→ **PAGE TEXT**:
Segment Open
Whether you’re experienced in yoga or just starting out, integrating the practice of ahimsa in everyday life can lead to wonderful strides. Ahimsa is one of the five yamas, which are the ethical, moral and societal guidelines for yogis. Ahimsa can be distilled into a practice of non-violence in all aspects of life, from the physical to the mental and emotional.

Non-violence is defined by honest compassion and true love. You can achieve this by embracing love: learn to love deeply, and also to be loved. However, this is impossible to do if you choose to ignore or escape from certain traits held in yourself.

How Does Non-Violence Manifest in Daily Life?

To understand how non-violence can manifest in our lives each day, we must first learn how subtle daily actions and responses contain elements of violence. This often happens against ourselves. When our thoughts contain negative responses like disappointment, resentment, or guilt, when we feel shame, we are subtly creating violence. If you can’t forgive someone for something they’ve done against you, or if you can’t forgive yourself for something you’ve done, this is an act of violence because it pushes love away.

Expecting too much of yourself and putting all responsibility in your own hands is a type of violence too, as is expecting that the world will run according to your design. You’re being violent towards yourself and the world at large with these kinds of mindsets. Acting out of our fears is a form of violence to the self. We inflict violence on others daily in subtle ways, but this is simply an outward expression of the war that goes on inside of everyone. For instance, when we resent others, it creates a negative atmosphere. Finding inner peace through ahimsa will in turn allow us to come to peace in interactions with others. This may come as a surprise if you consider yourself a non-violent person. Consider how violence can function in the subtlest of ways. Violence disguises itself well; it manifests in words, actions and even inner thoughts.

Instead, embrace and act from your inner truth. Truth and non-violence are a pair.

Yoga is a great way to access ahimsa in our daily interactions. By practicing yoga daily, you can confront your own inner darkness impartially and with compassion. This then paves the way for transforming negative emotions and tendencies without acting on these feelings.

Yoga creates the avenue to getting in touch with any violence you hold inside of you through non-violent means and therefore to express negativity without hurting anyone, yourself included. Releasing negative energy through positive intentions transcends the negative aspects of yourself, creating peace in the world around you.

How to Incorporate Ahimsa

You can incorporate ahimsa into daily activities. For example, some yogis don’t eat meat. But whatever you decide to do with your diet, you should focus on practicing self love in all that you do.

Another way to bring ahimsa into your life is through compassion. It’s the ability to accept events as they are with an open heart, letting go of reacting in any negative way and replacing those feelings with kindness and acceptance.

Also, move with intention. Consciously put non-violence into action. Instead of letting the limits of your body create stress, make the decision to intentionally respect and even love the limitations your own body has. Perform yoga poses gracefully, but do it without force.

Yoga gives you the chance to practice non-violence in your mind at the same time. While tuning in to your body, simultaneously start to watch as your thoughts form. Cultivate your awareness of your own thoughts to find if there are hints of violence against yourself or others in your life. Awareness doesn’t mean reaction, though. You don’t need to push these thoughts away ” just recognize them. Observe as they come into your consciousness, and then watch as they again leave.
Segment Closed
→ **TASK STATEMENT**: Transcribe the passage on ahimsa word for word, starting with "Instead, embrace and" and going on through "world around you.". The records are not needed here.

→ **RECORDS SHOWN**:
Segment Open
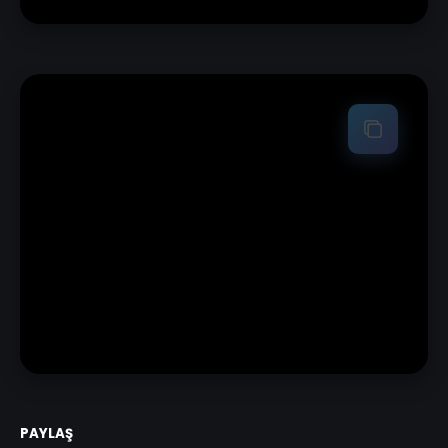
PAYLAŞ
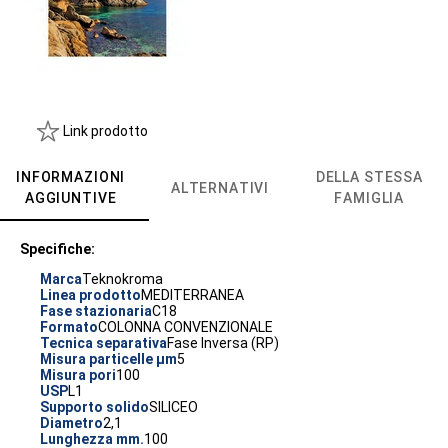
Link prodotto
INFORMAZIONI
DELLA STESSA
ALTERNATIVI
AGGIUNTIVE
FAMIGLIA
Specifiche:
Marca
Teknokroma
Linea prodotto
MEDITERRANEA
Fase stazionaria
C18
Formato
COLONNA CONVENZIONALE
Tecnica separativa
Fase Inversa (RP)
Misura particelle µm
5
Misura pori
100
USP
L1
Supporto solido
SILICEO
Diametro
2,1
Lunghezza mm.
100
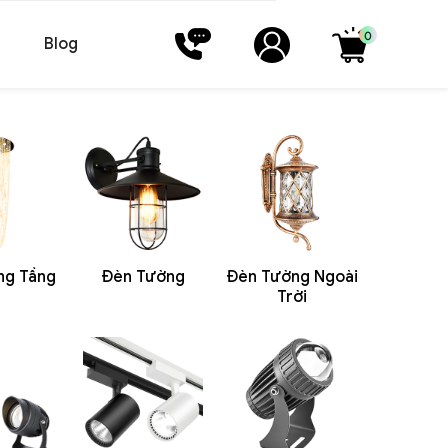
0
Blog
ng Tầng
Đèn Tường
Đèn Tường Ngoài
Trời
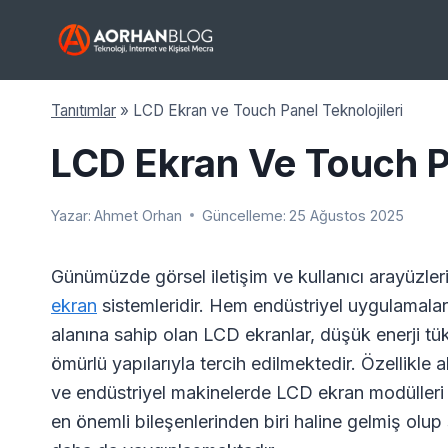
Skip
to
content
Tanıtımlar
»
LCD Ekran ve Touch Panel Teknolojileri
LCD Ekran Ve Touch Pa
Yazar:
Ahmet Orhan
Güncelleme:
25 Ağustos 2025
Günümüzde görsel iletişim ve kullanıcı arayüzleri 
ekran
sistemleridir. Hem endüstriyel uygulamala
alanına sahip olan LCD ekranlar, düşük enerji tüke
ömürlü yapılarıyla tercih edilmektedir. Özellikle a
ve endüstriyel makinelerde LCD ekran modülleri b
en önemli bileşenlerinden biri haline gelmiş olup 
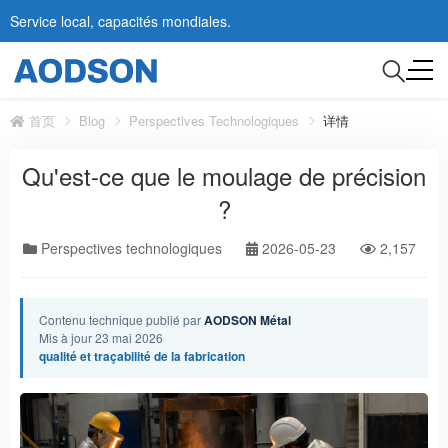
Service local, capacités mondiales.
首页
Blog
Perspectives Technologiques
详情
Qu'est-ce que le moulage de précision
?
Perspectives technologiques
2026-05-23
2,157
Contenu technique publié par
AODSON Métal
Mis à jour 23 mai 2026
qualité et traçabilité de la fabrication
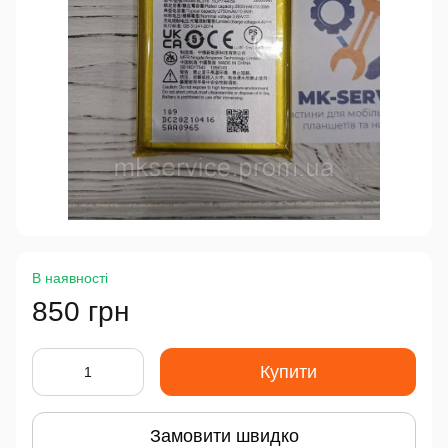
В наявності
850 грн
Купити
Замовити швидко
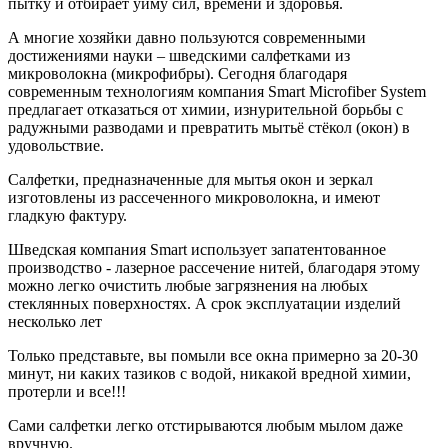
пытку и отбирает уйму сил, времени и здоровья.
А многие хозяйки давно пользуются современными
достижениями науки – шведскими салфетками из
микроволокна (микрофибры). Сегодня благодаря
современным технологиям компания Smart Microfiber System
предлагает отказаться от химии, изнурительной борьбы с
радужными разводами и превратить мытьё стёкол (окон) в
удовольствие.
Салфетки, предназначенные для мытья окон и зеркал
изготовлены из рассеченного микроволокна, и имеют
гладкую фактуру.
Шведская компания Smart использует запатентованное
производство - лазерное рассечение нитей, благодаря этому
можно легко очистить любые загрязнения на любых
стеклянных поверхностях. А срок эксплуатации изделий
несколько лет
Только представьте, вы помыли все окна примерно за 20-30
минут, ни каких тазиков с водой, никакой вредной химии,
протерли и все!!!
Сами салфетки легко отстирываются любым мылом даже
вручную.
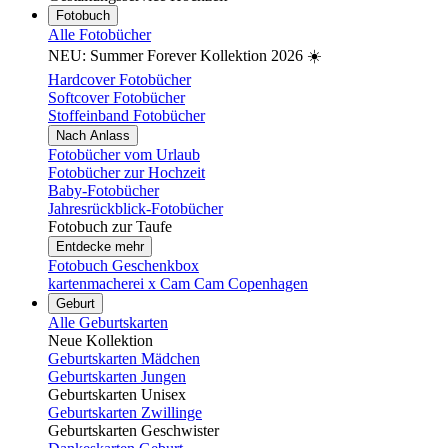
Fotobuch
Alle Fotobücher
NEU: Summer Forever Kollektion 2026 ☀️
Hardcover Fotobücher
Softcover Fotobücher
Stoffeinband Fotobücher
Nach Anlass
Fotobücher vom Urlaub
Fotobücher zur Hochzeit
Baby-Fotobücher
Jahresrückblick-Fotobücher
Fotobuch zur Taufe
Entdecke mehr
Fotobuch Geschenkbox
kartenmacherei x Cam Cam Copenhagen
Geburt
Alle Geburtskarten
Neue Kollektion
Geburtskarten Mädchen
Geburtskarten Jungen
Geburtskarten Unisex
Geburtskarten Zwillinge
Geburtskarten Geschwister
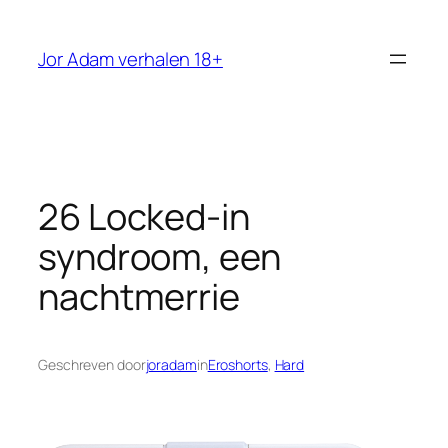
Ga
naar
Jor Adam verhalen 18+
de
inhoud
26 Locked-in
syndroom, een
nachtmerrie
Geschreven door
joradam
in
Eroshorts
, 
Hard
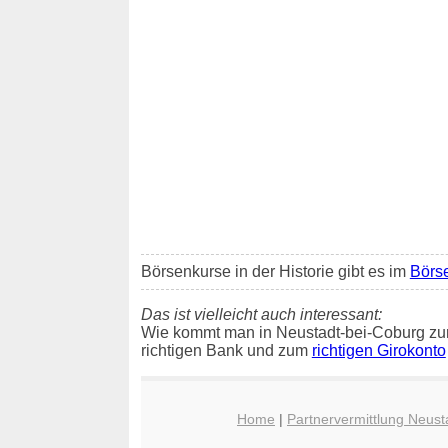
Börsenkurse in der Historie gibt es im
Börs
Das ist vielleicht auch interessant:
Wie kommt man in Neustadt-bei-Coburg zu
richtigen Bank und zum
richtigen Girokonto
Home
|
Partnervermittlung Neust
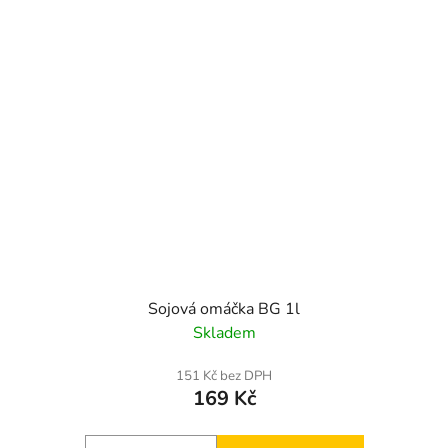
Sojová omáčka BG 1l
Skladem
151 Kč bez DPH
169 Kč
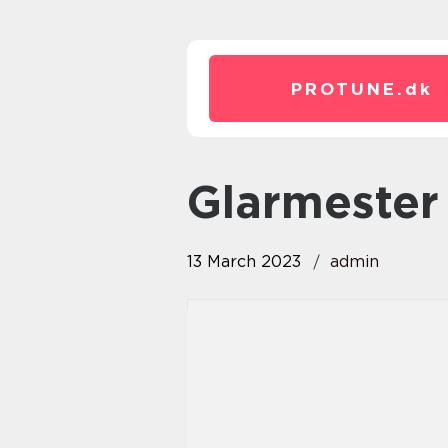
PROTUNE.
dk
glarmeste
13 March 2023
admin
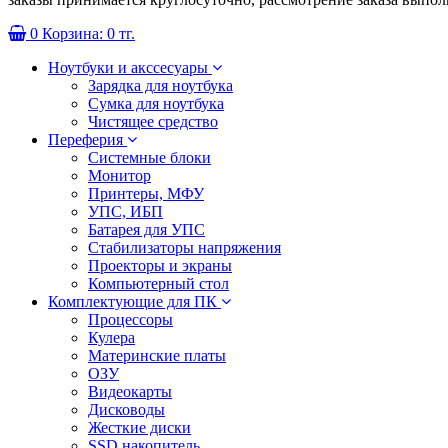
0
Корзина:
0 тг.
Ноутбуки и акссесуары
Зарядка для ноутбука
Сумка для ноутбука
Чистящее средство
Переферия
Системные блоки
Монитор
Принтеры, МФУ
УПС, ИБП
Батарея для УПС
Стабилизаторы напряжения
Проекторы и экраны
Компьютерный стол
Комплектующие для ПК
Процессоры
Кулера
Материнские платы
ОЗУ
Видеокарты
Дисководы
Жесткие диски
SSD накопитель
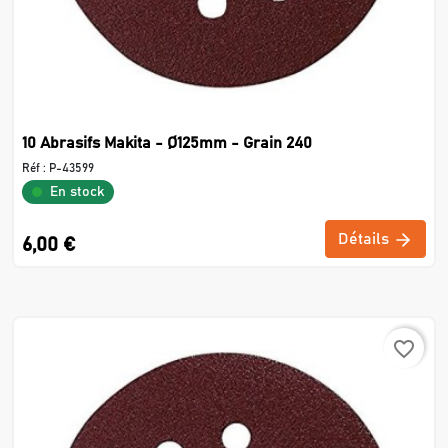
10 Abrasifs Makita - Ø125mm - Grain 240
Réf :
P-43599
En stock
Détails
6,00 €
favorite_border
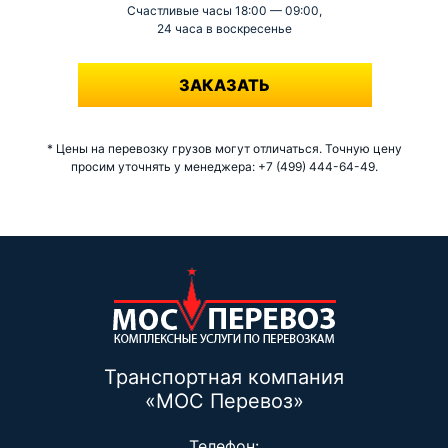
Счастливые часы 18:00 — 09:00,
24 часа в воскресенье
-
ЗАКАЗАТЬ
* Цены на перевозку грузов могут отличаться. Точную цену
просим уточнять у менеджера: +7 (499) 444-64-49.
Транспортная компания
«МОС Перевоз»
Телефон:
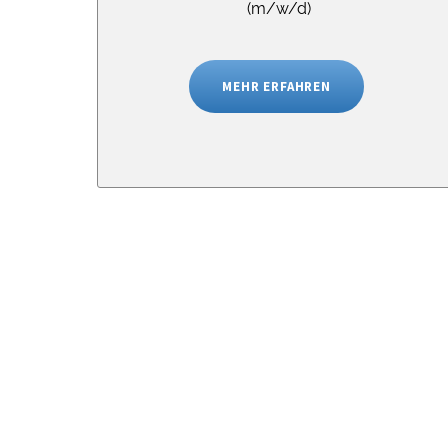
(m/w/d)
MEHR ERFAHREN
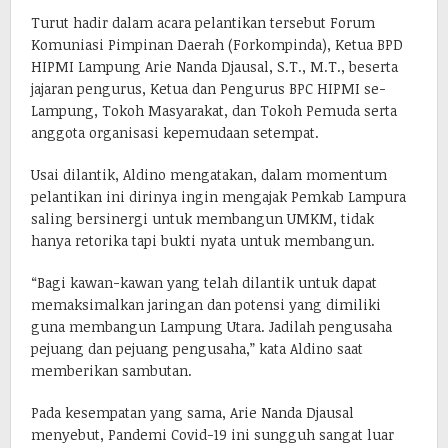
Turut hadir dalam acara pelantikan tersebut Forum
Komuniasi Pimpinan Daerah (Forkompinda), Ketua BPD
HIPMI Lampung Arie Nanda Djausal, S.T., M.T., beserta
jajaran pengurus, Ketua dan Pengurus BPC HIPMI se-
Lampung, Tokoh Masyarakat, dan Tokoh Pemuda serta
anggota organisasi kepemudaan setempat.
Usai dilantik, Aldino mengatakan, dalam momentum
pelantikan ini dirinya ingin mengajak Pemkab Lampura
saling bersinergi untuk membangun UMKM, tidak
hanya retorika tapi bukti nyata untuk membangun.
“Bagi kawan-kawan yang telah dilantik untuk dapat
memaksimalkan jaringan dan potensi yang dimiliki
guna membangun Lampung Utara. Jadilah pengusaha
pejuang dan pejuang pengusaha,” kata Aldino saat
memberikan sambutan.
Pada kesempatan yang sama, Arie Nanda Djausal
menyebut, Pandemi Covid-19 ini sungguh sangat luar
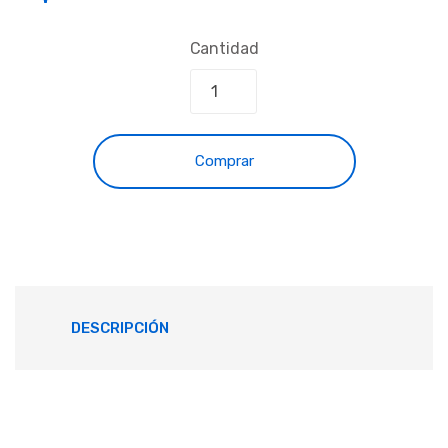
Cantidad
Comprar
DESCRIPCIÓN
Segment Closed
→ **TASK SOLUTION**:
Instead, embrace and act from your inner truth. Truth and non-violence are a pair.

Yoga is a great way to access ahimsa in our daily interactions. By practicing yoga daily, you can confront your own inner darkness impartially and with compassion. This then paves the way for transforming negative emotions and tendencies without acting on these feelings.

Yoga creates the avenue to getting in touch with any violence you hold inside of you through non-violent means and therefore to express negativity without hurting anyone, yourself included. Releasing negative energy through positive intentions transcends the negative aspects of yourself, creating peace in the world around you.